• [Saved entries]
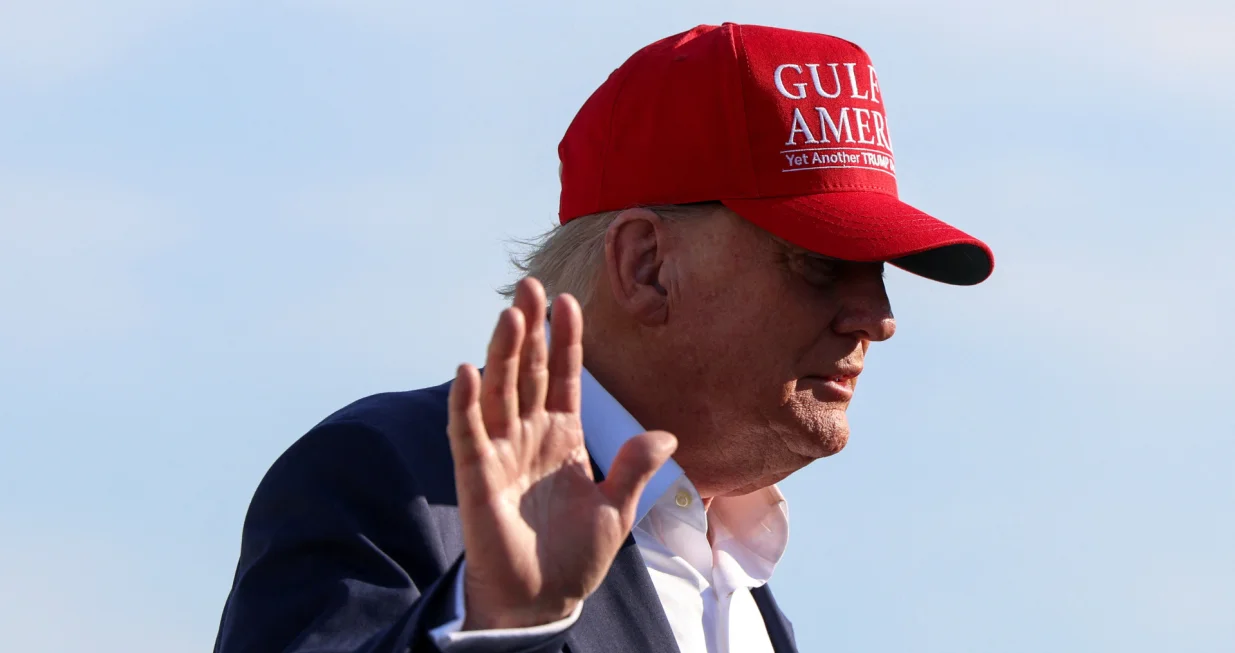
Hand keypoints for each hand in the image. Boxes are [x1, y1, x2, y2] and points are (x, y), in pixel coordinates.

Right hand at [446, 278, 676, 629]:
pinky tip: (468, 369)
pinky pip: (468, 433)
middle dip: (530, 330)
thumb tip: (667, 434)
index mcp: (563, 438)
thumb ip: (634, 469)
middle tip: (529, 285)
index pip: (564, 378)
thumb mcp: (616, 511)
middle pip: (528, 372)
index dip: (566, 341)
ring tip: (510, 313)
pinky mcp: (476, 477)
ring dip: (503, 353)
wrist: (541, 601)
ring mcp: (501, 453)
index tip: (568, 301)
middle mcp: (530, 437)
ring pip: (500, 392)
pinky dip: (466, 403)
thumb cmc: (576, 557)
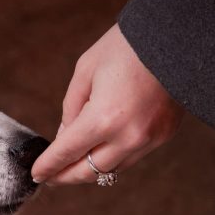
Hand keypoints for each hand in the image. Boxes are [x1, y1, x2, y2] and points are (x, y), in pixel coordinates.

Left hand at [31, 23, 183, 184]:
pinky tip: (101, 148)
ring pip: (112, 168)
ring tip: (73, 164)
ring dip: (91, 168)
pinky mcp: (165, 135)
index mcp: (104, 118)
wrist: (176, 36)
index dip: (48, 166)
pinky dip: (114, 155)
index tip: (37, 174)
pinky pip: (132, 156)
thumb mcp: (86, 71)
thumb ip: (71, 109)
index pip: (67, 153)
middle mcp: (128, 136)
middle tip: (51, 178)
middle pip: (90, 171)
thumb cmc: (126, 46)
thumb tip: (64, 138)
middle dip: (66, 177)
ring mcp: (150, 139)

--

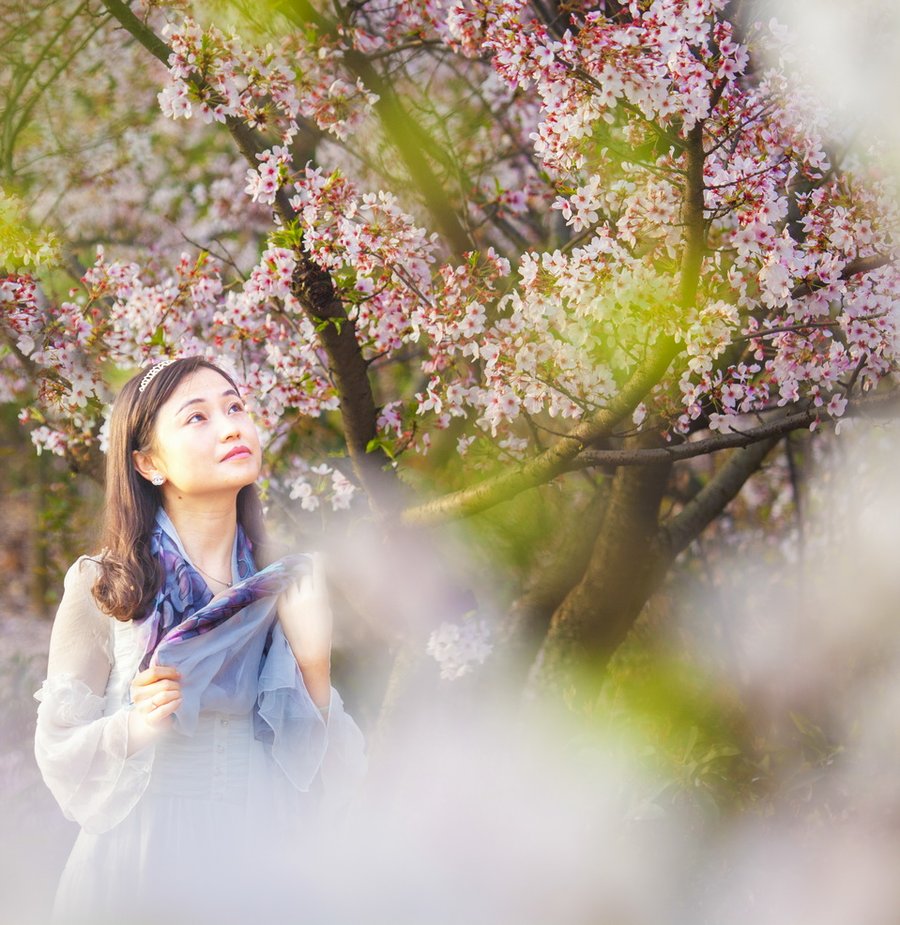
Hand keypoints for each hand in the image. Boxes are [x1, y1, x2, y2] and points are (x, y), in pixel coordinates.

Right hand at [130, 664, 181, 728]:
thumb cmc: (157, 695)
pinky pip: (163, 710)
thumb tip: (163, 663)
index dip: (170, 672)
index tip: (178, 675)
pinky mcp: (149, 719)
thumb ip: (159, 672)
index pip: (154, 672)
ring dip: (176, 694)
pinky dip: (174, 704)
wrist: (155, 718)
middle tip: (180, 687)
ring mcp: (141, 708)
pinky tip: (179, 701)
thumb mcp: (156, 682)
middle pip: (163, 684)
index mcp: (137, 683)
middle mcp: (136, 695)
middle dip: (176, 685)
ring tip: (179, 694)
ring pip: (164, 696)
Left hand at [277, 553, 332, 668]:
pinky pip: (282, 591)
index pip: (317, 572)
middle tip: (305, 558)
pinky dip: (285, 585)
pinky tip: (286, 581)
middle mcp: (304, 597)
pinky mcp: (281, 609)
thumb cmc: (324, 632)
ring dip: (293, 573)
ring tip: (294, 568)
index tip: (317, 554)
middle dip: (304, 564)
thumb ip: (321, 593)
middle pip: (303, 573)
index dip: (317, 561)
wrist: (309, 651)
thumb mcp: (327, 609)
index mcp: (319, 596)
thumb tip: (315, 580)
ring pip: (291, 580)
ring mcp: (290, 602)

• [What the task asks] Could you return exactly the lines above from the line with "pinky mcp: (149, 719)" to the line with "thumb ip: (321, 593)", both included, and nothing else?

• [Exercise solution]
pinky mcp: (149, 719)
thumb ip: (159, 672)
index pip: (154, 672)
ring dip: (176, 694)
pinky dip: (174, 704)
wrist: (155, 718)
middle tip: (180, 687)
ring mcp: (141, 708)
pinky tip: (179, 701)
thumb mcp: (156, 682)
middle pip: (163, 684)
index mcp: (137, 683)
middle mcp: (136, 695)
middle dip: (176, 685)
ring tip: (179, 694)
ring pip: (164, 696)
Left hand at [277, 553, 332, 668]:
pinky pip: (282, 591)
index pip: (317, 572)
middle tip: (305, 558)
pinky dip: (285, 585)
pinky tip: (286, 581)
middle mcp: (304, 597)
pinky mcp: (281, 609)
thumb cmc: (324, 632)
ring dip: (293, 573)
ring tip: (294, 568)
index tip: (317, 554)
middle dip: (304, 564)
thumb ip: (321, 593)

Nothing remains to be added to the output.